» **TAREFA SOLICITADA 1**
Organize como uma lista JSON de strings o trecho das linhas de dados abaixo que começa no início delas e termina na linha que contém "нашей Победы, идеи", incluindo as duas pontas. Coloque uma string para cada linha e deixe de fora as linhas em branco.

» **TRECHO DA PÁGINA**
┌────────
Publicado em 10/03/2014
Ser ou não ser um especialista técnico? Eis a questão – final
Nessa semana, para completar essa série de três artigos, vou expor a minha opinião sobre esse tema polêmico – os profissionais envolvidos com o gerenciamento de projetos devem, ou não, ser especialistas técnicos? Minha intensão é apresentar a minha opinião e os principais argumentos que a sustente.
Em primeiro lugar devemos analisar duas dimensões que influenciam muito na necessidade dos profissionais envolvidos com o gerenciamento de projetos serem especialistas técnicos, ou não: o tamanho e complexidade do projeto (ou organização); e o nível de maturidade em gerenciamento de projetos da organização.
└────────
» **TAREFA SOLICITADA 2**
Reproduza na íntegra o trecho da página acima, sobre ser ou não especialista técnico no gerenciamento de projetos.

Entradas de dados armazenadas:
┌────────
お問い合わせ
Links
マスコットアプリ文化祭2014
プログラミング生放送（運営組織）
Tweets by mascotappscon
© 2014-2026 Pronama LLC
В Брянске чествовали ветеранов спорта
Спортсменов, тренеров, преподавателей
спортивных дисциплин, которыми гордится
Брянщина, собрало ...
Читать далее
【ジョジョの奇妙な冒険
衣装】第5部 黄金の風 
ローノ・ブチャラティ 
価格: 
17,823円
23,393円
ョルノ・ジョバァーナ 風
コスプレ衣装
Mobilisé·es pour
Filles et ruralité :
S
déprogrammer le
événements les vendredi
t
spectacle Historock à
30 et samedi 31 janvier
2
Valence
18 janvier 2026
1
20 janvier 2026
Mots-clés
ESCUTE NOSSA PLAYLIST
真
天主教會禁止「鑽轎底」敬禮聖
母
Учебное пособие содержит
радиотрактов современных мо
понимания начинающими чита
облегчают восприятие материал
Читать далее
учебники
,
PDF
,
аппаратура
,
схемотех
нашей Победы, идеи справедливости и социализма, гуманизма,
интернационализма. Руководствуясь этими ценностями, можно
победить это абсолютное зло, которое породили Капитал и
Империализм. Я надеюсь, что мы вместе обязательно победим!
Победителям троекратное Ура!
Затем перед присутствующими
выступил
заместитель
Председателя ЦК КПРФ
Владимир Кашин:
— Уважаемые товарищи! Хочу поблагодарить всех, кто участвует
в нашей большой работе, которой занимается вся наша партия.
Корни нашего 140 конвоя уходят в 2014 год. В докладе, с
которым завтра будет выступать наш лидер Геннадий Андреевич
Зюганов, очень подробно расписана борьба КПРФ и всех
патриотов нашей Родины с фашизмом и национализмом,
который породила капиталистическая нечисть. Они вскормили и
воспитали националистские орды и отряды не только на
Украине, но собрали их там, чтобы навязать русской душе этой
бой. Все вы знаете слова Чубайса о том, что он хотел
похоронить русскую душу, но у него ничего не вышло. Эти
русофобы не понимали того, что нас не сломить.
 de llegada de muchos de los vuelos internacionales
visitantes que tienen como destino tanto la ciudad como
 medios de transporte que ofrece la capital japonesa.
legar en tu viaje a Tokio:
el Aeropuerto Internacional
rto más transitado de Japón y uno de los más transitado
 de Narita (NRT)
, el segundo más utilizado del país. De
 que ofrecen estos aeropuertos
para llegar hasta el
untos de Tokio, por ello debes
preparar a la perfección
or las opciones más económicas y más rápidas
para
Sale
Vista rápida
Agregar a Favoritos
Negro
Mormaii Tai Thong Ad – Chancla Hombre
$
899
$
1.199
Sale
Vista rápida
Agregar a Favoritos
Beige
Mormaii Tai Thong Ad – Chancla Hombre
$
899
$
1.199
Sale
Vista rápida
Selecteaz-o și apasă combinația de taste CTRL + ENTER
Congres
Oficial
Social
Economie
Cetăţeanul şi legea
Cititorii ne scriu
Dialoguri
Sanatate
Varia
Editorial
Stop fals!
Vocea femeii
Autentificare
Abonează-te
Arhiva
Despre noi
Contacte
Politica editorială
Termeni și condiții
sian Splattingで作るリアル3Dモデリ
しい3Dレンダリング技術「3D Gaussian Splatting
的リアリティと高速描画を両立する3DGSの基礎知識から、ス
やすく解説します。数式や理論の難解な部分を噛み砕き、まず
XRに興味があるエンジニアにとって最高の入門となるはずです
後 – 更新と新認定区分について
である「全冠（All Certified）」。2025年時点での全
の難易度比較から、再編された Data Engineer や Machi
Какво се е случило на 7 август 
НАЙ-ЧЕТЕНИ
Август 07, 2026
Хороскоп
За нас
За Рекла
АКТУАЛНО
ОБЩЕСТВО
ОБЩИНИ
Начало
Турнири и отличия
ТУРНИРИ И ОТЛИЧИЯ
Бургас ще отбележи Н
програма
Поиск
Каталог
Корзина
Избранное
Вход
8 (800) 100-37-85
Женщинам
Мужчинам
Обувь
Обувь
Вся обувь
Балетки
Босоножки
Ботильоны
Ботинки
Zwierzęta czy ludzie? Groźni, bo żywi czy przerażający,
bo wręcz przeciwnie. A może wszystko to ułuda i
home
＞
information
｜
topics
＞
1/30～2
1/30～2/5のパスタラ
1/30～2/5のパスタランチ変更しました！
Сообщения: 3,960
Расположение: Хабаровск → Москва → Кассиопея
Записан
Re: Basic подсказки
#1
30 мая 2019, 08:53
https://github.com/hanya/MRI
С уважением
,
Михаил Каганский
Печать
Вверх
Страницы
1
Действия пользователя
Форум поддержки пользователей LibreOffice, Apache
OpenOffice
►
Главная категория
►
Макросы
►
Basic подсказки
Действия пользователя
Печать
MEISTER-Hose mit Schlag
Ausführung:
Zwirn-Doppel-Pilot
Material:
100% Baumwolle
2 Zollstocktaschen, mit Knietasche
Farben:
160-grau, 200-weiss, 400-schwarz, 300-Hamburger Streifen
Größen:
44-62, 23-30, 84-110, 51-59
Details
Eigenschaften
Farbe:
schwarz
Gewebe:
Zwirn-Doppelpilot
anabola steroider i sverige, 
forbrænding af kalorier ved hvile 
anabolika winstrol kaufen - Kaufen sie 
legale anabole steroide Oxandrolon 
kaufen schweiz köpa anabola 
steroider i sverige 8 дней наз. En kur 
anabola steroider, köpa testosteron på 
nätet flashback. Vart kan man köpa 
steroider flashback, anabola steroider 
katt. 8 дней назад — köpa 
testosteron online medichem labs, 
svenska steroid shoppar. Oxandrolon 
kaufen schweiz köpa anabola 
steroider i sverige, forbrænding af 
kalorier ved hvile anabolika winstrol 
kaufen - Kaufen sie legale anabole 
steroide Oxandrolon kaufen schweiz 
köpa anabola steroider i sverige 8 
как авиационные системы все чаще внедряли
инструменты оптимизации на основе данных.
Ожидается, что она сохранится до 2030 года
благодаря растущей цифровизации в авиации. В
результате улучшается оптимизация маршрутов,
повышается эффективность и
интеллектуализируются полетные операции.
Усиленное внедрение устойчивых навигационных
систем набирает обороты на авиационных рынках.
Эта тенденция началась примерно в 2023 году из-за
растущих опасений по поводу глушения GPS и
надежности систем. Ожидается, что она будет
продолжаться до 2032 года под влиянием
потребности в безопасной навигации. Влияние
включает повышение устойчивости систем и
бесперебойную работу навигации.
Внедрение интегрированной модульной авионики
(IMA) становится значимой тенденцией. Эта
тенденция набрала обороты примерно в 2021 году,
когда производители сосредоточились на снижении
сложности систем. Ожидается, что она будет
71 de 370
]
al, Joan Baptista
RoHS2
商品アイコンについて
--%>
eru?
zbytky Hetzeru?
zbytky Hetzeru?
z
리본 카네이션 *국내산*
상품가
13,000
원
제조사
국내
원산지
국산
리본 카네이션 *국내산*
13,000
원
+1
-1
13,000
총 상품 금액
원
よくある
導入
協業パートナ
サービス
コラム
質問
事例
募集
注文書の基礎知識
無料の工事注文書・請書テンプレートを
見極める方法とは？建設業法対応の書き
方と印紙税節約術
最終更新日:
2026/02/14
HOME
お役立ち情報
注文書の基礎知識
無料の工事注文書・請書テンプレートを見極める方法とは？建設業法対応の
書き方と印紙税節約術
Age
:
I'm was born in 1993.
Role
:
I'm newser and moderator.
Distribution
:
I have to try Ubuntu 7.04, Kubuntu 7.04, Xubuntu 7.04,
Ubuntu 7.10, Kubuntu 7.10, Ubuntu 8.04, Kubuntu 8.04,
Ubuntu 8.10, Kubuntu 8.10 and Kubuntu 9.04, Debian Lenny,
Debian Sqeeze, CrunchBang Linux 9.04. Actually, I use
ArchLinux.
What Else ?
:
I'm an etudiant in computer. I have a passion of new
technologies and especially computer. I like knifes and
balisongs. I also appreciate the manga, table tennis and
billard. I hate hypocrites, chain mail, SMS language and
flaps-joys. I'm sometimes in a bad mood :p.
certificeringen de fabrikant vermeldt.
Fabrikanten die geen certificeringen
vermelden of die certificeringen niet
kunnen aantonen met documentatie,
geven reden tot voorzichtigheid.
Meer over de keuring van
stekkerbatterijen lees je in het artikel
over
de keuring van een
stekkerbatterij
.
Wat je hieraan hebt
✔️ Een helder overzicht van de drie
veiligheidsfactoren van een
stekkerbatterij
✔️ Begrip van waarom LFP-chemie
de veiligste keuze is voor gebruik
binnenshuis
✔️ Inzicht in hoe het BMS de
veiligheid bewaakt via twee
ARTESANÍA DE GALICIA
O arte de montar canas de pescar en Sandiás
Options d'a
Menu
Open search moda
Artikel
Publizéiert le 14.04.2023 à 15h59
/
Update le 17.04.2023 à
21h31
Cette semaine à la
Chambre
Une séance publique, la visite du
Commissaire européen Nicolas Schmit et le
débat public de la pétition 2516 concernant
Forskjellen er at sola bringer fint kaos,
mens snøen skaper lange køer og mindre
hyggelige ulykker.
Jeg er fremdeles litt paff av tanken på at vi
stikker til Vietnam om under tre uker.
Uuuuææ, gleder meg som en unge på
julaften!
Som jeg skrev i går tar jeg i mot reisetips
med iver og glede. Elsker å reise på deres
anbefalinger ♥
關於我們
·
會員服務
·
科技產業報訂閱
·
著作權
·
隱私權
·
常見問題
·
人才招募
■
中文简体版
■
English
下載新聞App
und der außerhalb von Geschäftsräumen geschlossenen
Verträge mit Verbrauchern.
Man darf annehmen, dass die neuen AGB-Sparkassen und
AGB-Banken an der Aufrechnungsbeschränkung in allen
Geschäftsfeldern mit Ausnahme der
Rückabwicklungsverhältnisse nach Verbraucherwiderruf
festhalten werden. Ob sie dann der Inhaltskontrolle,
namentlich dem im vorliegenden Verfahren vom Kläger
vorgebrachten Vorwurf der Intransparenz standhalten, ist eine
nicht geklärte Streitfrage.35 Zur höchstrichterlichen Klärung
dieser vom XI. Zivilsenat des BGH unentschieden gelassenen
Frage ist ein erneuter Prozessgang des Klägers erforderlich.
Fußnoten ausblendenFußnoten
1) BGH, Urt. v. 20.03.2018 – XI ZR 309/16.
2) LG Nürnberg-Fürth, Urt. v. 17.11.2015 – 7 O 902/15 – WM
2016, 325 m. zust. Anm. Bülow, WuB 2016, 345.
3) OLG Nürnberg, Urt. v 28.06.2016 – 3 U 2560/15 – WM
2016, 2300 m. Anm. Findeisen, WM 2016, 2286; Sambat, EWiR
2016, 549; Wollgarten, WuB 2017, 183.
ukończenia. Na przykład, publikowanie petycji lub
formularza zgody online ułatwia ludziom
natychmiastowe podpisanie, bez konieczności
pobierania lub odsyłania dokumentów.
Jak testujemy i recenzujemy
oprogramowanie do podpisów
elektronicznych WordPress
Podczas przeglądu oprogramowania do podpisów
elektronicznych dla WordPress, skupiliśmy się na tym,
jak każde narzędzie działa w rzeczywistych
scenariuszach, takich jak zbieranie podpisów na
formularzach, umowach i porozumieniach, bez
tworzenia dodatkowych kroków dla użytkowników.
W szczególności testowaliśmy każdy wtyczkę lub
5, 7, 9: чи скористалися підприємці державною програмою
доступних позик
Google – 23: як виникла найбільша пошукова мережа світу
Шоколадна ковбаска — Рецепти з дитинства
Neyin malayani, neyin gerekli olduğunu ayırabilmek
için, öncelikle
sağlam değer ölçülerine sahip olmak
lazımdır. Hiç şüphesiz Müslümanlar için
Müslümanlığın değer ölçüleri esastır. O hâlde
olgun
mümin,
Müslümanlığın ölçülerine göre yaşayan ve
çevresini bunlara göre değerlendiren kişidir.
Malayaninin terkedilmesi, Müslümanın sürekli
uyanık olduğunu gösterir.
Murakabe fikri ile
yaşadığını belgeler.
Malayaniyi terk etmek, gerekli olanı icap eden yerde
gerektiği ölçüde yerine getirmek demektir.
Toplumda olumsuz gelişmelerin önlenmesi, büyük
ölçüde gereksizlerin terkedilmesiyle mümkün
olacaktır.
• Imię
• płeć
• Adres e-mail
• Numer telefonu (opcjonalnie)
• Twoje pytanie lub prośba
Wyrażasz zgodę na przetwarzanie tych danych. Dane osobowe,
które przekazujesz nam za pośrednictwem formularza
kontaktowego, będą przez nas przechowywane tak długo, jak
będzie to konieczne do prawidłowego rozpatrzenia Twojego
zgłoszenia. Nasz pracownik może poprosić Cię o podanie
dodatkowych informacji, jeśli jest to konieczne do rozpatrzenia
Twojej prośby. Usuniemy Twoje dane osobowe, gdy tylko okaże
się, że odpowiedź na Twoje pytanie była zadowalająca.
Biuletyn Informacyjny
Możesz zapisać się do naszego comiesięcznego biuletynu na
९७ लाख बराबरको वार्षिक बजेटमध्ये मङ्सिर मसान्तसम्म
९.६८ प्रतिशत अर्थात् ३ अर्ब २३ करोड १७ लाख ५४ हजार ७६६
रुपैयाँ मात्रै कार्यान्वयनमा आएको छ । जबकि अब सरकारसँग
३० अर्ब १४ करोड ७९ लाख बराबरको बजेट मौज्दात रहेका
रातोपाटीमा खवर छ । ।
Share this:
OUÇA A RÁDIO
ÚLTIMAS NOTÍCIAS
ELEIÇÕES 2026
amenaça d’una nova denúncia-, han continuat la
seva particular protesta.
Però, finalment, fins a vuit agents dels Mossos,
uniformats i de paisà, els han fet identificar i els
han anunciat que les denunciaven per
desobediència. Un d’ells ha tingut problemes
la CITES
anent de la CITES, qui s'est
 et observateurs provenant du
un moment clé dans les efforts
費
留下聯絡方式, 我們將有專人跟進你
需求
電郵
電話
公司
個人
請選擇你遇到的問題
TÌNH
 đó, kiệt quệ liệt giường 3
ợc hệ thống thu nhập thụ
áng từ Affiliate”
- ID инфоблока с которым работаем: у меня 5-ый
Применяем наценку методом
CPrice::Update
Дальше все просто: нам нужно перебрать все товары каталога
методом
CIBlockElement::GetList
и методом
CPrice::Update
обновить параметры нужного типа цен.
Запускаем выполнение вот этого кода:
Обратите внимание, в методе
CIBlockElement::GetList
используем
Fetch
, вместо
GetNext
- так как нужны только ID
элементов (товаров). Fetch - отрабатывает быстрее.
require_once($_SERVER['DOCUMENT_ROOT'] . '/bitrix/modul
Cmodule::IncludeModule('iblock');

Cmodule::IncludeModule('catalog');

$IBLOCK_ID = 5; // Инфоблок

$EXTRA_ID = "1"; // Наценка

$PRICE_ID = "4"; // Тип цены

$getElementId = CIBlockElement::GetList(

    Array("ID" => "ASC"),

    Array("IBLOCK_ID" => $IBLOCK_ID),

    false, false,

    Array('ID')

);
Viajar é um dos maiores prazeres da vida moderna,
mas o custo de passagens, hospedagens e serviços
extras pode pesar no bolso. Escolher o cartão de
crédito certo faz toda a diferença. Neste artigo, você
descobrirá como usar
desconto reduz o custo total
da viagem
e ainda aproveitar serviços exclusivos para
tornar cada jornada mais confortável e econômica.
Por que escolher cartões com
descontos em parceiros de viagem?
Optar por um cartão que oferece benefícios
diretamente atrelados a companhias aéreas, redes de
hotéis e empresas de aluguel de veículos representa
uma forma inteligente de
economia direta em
└────────
» **RESPOSTA DA TAREFA 1**
[
  "お問い合わせ",
  "Links",
  "マスコットアプリ文化祭2014",
  "プログラミング生放送（運営組織）",
  "Tweets by mascotappscon",
  "© 2014-2026 Pronama LLC",
  "В Брянске чествовали ветеранов спорта",
  "Спортсменов, тренеров, преподавателей",
  "спортивных дисциплин, которыми гордится",
  "Брянщина, собрало ...",
  "Читать далее",
  "【ジョジョの奇妙な冒険",
  "衣装】第5部 黄金の風 ",
  "ローノ・ブチャラティ ",
  "価格: ",
  "17,823円",
  "23,393円",
  "ョルノ・ジョバァーナ 風",
  "コスプレ衣装",
  "Mobilisé·es pour",
  "Filles et ruralité :",
  "S",
  "déprogrammer le",
  "événements les vendredi",
  "t",
  "spectacle Historock à",
  "30 et samedi 31 janvier",
  "2",
  "Valence",
  "18 janvier 2026",
  "1",
  "20 janvier 2026",
  "Mots-clés",
  "ESCUTE NOSSA PLAYLIST",
  "真",
  "天主教會禁止「鑽轎底」敬禮聖",
  "母",
  "Учебное пособие содержит",
  "радиотрактов современных мо",
  "понимания начинающими чита",
  "облегчают восприятие материал",
  "Читать далее",
  "учебники",
  ",",
  "PDF",
  ",",
  "аппаратура",
  ",",
  "схемотех",
  "нашей Победы, идеи справедливости и социализма, гуманизма,"
]

» **RESPOSTA DA TAREFA 2**
Publicado em 10/03/2014
Ser ou não ser um especialista técnico? Eis a questão – final
Nessa semana, para completar essa série de três artigos, vou expor a minha opinião sobre esse tema polêmico – os profissionais envolvidos com o gerenciamento de projetos devem, ou não, ser especialistas técnicos? Minha intensão é apresentar a minha opinião e os principais argumentos que a sustente.
Em primeiro lugar devemos analisar duas dimensões que influenciam muito na necessidade dos profissionais envolvidos com o gerenciamento de projetos serem especialistas técnicos, ou não: o tamanho e complexidade do projeto (ou organização); e o nível de maturidade em gerenciamento de projetos da organização.